Permissions

Every API key, and every connected AI app, has a set of permissions that says exactly what it's allowed to do on your behalf. This is useful when you don't want a key to be able to do everything.

Available permissions

PermissionWhat it lets the key do
Read papersSearch, look up paper details, follow citations, read full text.
Manage subscriptionsAdd, remove, and pull from conference subscriptions.
Read research guidanceSearch the curated library of research best-practices.
Read account detailsLook up the account's plan and remaining allowance.
Manage API keysCreate and revoke API keys on the team's behalf.

What a new key gets by default

A fresh API key gets read papers, manage subscriptions, read research guidance, and read account details. That's the standard "research assistant" set — enough to ask questions, manage what venues you follow, and check how many requests you have left today.

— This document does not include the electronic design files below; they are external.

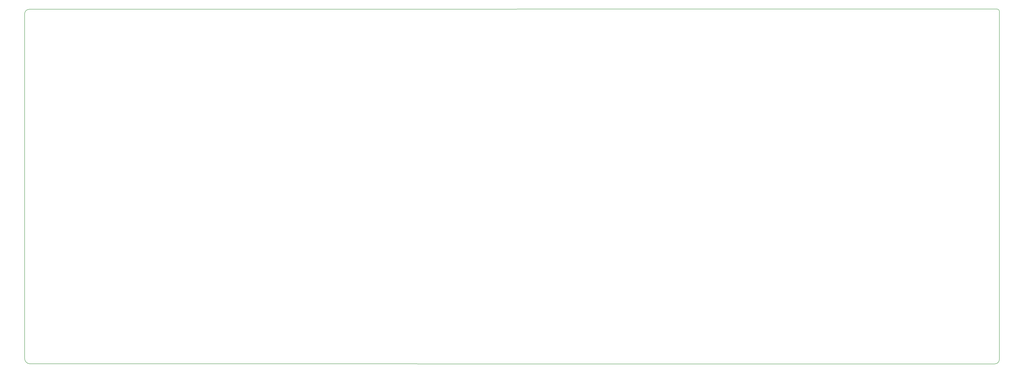
<source format=gbr>
%TF.GenerationSoftware,KiCad,Pcbnew,(5.1.9)-1*%
%TF.CreationDate,2021-04-17T21:50:16+01:00*%
%TF.ProjectId,ENV_KB,454e565f-4b42-42e6-9b69-6361645f7063,Rev.1*%
%TF.SameCoordinates,Original*%
%TF.FileFunction,Profile,NP*%
%FSLAX46Y46*%
G04 Gerber Fmt 4.6, Leading zero omitted, Abs format (unit mm)*
G04 Created by KiCad (PCBNEW (5.1.9)-1) date 2021-04-17 21:50:16*
%MOMM*%
%LPD*%
G01*
G04 APERTURE LIST*
%TA.AperFunction,Profile*%
%ADD10C,0.200000*%
%TD*%
G04 APERTURE END LIST*
D10*
X136849390Y-105600000D02*
X562725000Y-105525000D01*
X480850000Y-261925000D02*
X137101405Y-261900000D01*
X480850000Y-261925000D02*
X561725000Y-261925000D01*
X563725000Y-106525000D02*
X563725000Y-259925000D01*
X563725000Y-259925000D02*
G75*
G02*
X561725000Y-261925000I-2000000J0D01*
G01*
X562725000Y-105525000D02*
G75*
G02*
X563725000Y-106525000I0J-1000000D01*
G01*
X134800000Y-107600000D02*
G75*
G02*
X136849390Y-105600000I2049390J-50000D01*
G01*
X137101405Y-261900001D02*
G75*
G02*
X134800000Y-259378596I121229J2421655D01*
G01*
X134800000Y-259378596D02*
X134800000Y-107600000D01*
M02*

</source>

Manage API keys is left off by default. A key can't create more keys. If you want a "machine admin" key (for example, for an automated script that provisions other keys), you can opt into the manage-keys permission when minting the key.

Why permissions matter

Permissions are checked on every request. A key that can only read papers will be refused if it tries to manage subscriptions, even if the team owner has full access.

This is the rule that makes shipping a narrow key to an untrusted runtime safe — for example, embedding a Lune key in a public ChatGPT custom connector. The connector can search but can't subscribe, top up credits, or read other parts of your account.

Adjusting permissions for an existing key

You can't change the permissions on a key after it's created — mint a new key with the permissions you want and revoke the old one. This is intentional: if you ever needed to revisit a key's authority, the clean re-issue is the safer move.